4679197598_fcd65ae739_oLast night, I stopped by the post office to mail an anniversary card to Duane & Alpha, longtime family friends who celebrate 64 years of marriage this week. Seven hours later, in the wee hours of this morning, Alpha passed away.

I can picture that anniversary card today, wending its way through the arteries of the postal service, dutifully bound for its destination. A day too late.

How quickly celebration can turn to sorrow.

Two years ago, on this very same day, my family stood vigil around a hospital bed – my mother, aunts, uncles and cousins pressed shoulder to shoulder in silence – and we watched as my grandfather took his last breath and left this world.

Before my grandfather died, before we knew he wasn’t going to make it, before he went to the hospital and never came home, I sent him a get well card. A day too late again.  It sat in the mailbox, cheery and unopened, until we returned to his house after the funeral, to begin the hollow task of packing a lifetime of memories into cardboard boxes.

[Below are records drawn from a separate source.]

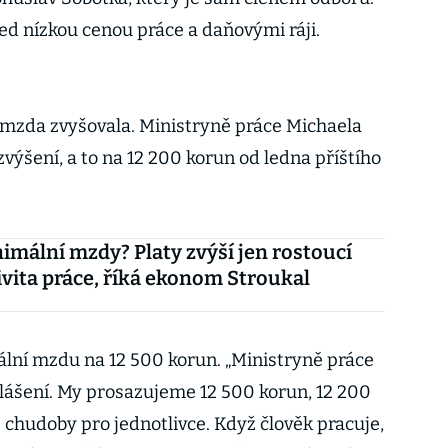
ed nízkou cenou práce a daňovými ráji.
 mzda zvyšovala. Ministryně práce Michaela
 zvýšení, a to na 12 200 korun od ledna příštího
imální mzdy? Platy zvýší jen rostoucí
vita práce, říká ekonom Stroukal
ální mzdu na 12 500 korun. „Ministryně práce
lášení. My prosazujeme 12 500 korun, 12 200
 chudoby pro jednotlivce. Když člověk pracuje,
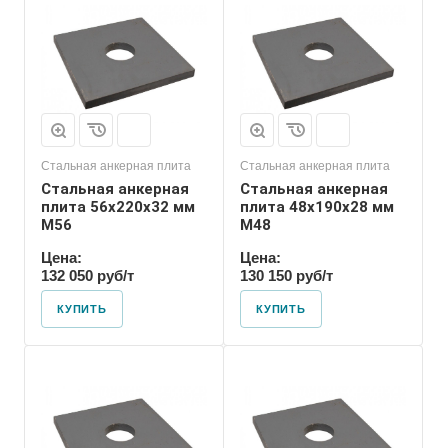
резьбы
М48
Размер резьбы
М48
Стальная анкерная плита
Стальная анкерная плита
Стальная анкерная
Стальная анкерная
плита 56х220х32 мм
плита 48х190х28 мм
М56
М48
Цена:
Цена:
132 050 руб/т
130 150 руб/т
КУПИТЬ
КУПИТЬ
Номер диаметра
резьбы
М36
Размер резьбы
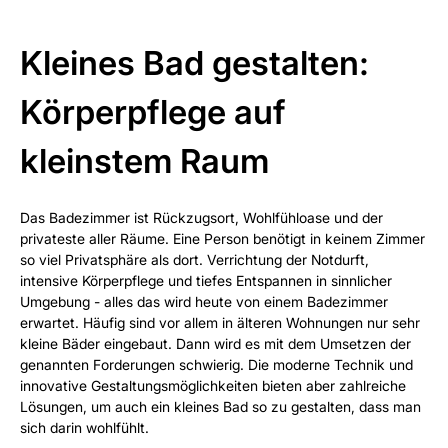
Kleines Bad gestalten:
Körperpflege auf
kleinstem Raum
Das Badezimmer ist Rückzugsort, Wohlfühloase und der
privateste aller Räume. Eine Person benötigt in keinem Zimmer
so viel Privatsphäre als dort. Verrichtung der Notdurft,
intensive Körperpflege und tiefes Entspannen in sinnlicher
Umgebung - alles das wird heute von einem Badezimmer
erwartet. Häufig sind vor allem in älteren Wohnungen nur sehr
kleine Bäder eingebaut. Dann wird es mit dem Umsetzen der
genannten Forderungen schwierig. Die moderne Technik und
innovative Gestaltungsmöglichkeiten bieten aber zahlreiche
Lösungen, um auch ein kleines Bad so zu gestalten, dass man
sich darin wohlfühlt.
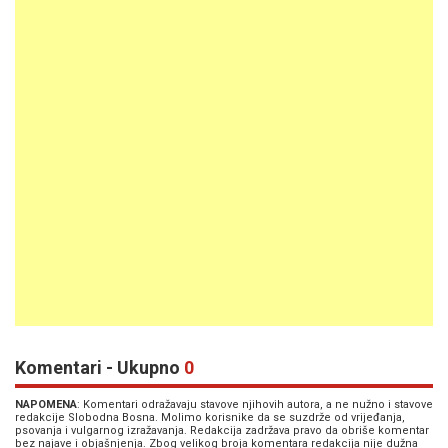
Komentari - Ukupno
0
NAPOMENA
: Komentari odražavaju stavove njihovih autora, a ne nužno i stavove
redakcije Slobodna Bosna. Molimo korisnike da se suzdrže od vrijeđanja,
psovanja i vulgarnog izražavanja. Redakcija zadržava pravo da obriše komentar
bez najave i objašnjenja. Zbog velikog broja komentara redakcija nije dužna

I’ve been to two funerals in the past month. Alpha makes three, and we only narrowly escaped adding my father-in-law to that list last month.

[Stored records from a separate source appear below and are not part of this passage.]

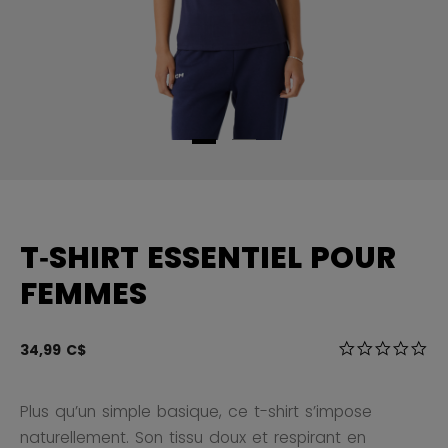
T‑SHIRT ESSENTIEL POUR
FEMMES
4,4 sur 5 Éval
34,99 C$
0.0
Plus qu’un simple basique, ce t-shirt s’impose
naturellement. Son tissu doux et respirant en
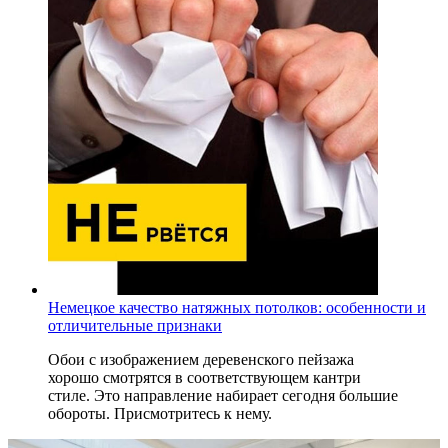
Немецкое качество натяжных потолков: особенности и
отличительные признаки
Обои с изображением деревенского пейзажа
хорошо смотрятся в соответствующем кантри
стиле. Это направление набирает сегодня большие
обороты. Присмотритесь к нему.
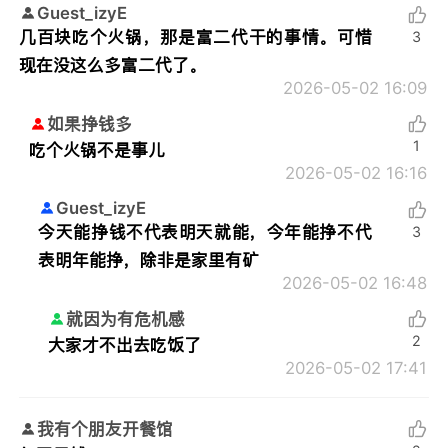
Guest_izyE
几百块吃个火锅，那是富二代干的事情。可惜
3
现在没这么多富二代了。
2026-05-02 16:09
如果挣钱多
1
吃个火锅不是事儿
2026-05-02 16:16
Guest_izyE
今天能挣钱不代表明天就能，今年能挣不代
3
表明年能挣，除非是家里有矿
2026-05-02 16:48
就因为有危机感
2
大家才不出去吃饭了
2026-05-02 17:41
我有个朋友开餐馆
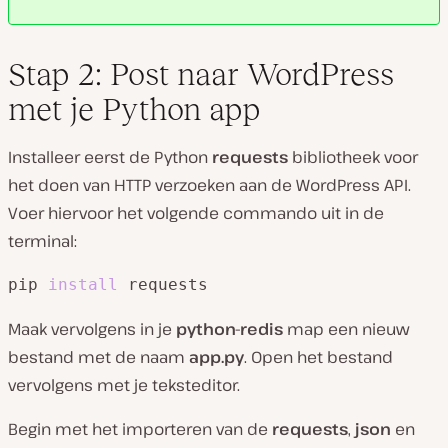
Stap 2: Post naar WordPress
met je Python app
Installeer eerst de Python
requests
bibliotheek voor
het doen van HTTP verzoeken aan de WordPress API.
Voer hiervoor het volgende commando uit in de
terminal:
pip 
install
 requests
Maak vervolgens in je
python-redis
map een nieuw
bestand met de naam
app.py
. Open het bestand
vervolgens met je teksteditor.
Begin met het importeren van de
requests
,
json
en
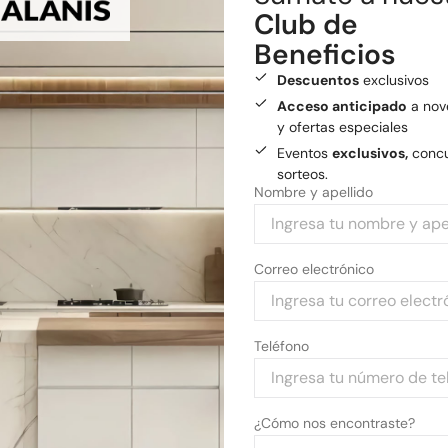
Club de
Medios de pago
Beneficios
Pagá tu compra con tarjetas 
Descuentos
exclusivos
Acceso anticipado
a nov
y ofertas especiales
Eventos
exclusivos,
concu
sorteos.
Nombre y apellido
Correo electrónico
Teléfono
¿Cómo nos encontraste?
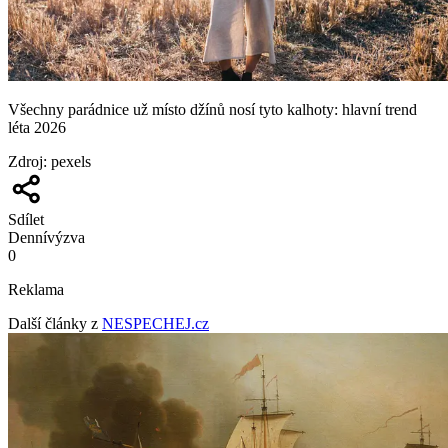
Všechny parádnice už místo džínů nosí tyto kalhoty: hlavní trend
léta 2026
Zdroj
:
pexels
Sdílet
Denní
výzva
0
Reklama
Další články z
NESPECHEJ.cz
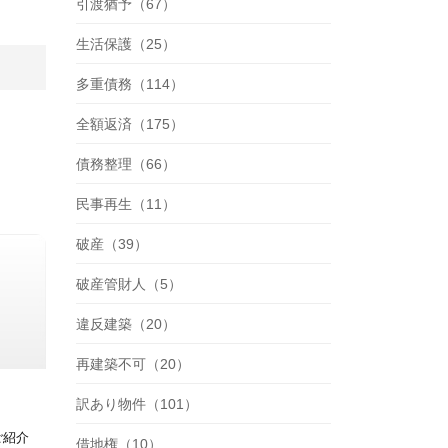
引渡猶予（67）
生活保護（25）
多重債務（114）
全額返済（175）
債務整理（66）
民事再生（11）
破産（39）
破産管財人（5）
違反建築（20）
再建築不可（20）
訳あり物件（101）
ご紹介
借地権（10）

What strikes me most deeply about this season of sorrow is that there is so much more sorrow to come. As I count my blessings for each loved one still here on earth, I realize that love is always, always, shadowed by loss. The more we love, the more it hurts to lose. And yet, if we did not love, we would miss out on the very joy and beauty of life.

I have seen the burden God has laid on the human race. He has made everything beautiful in its time. He has also set eternity in the human heart; no one can fathom what God has done from beginning to end. I know there is nothing better for people than to be happy and to do good while they live. That each of them may eat and drink, and find satisfaction in all their toil—this is the gift of God. (Eccl 3:10-13)

Our time on this earth is a gift, and what greater work can we do with the gifts we have received than to create something beautiful and something worth remembering for those we leave behind.

It doesn’t have to be perfect to be beautiful. A day late is better than not at all.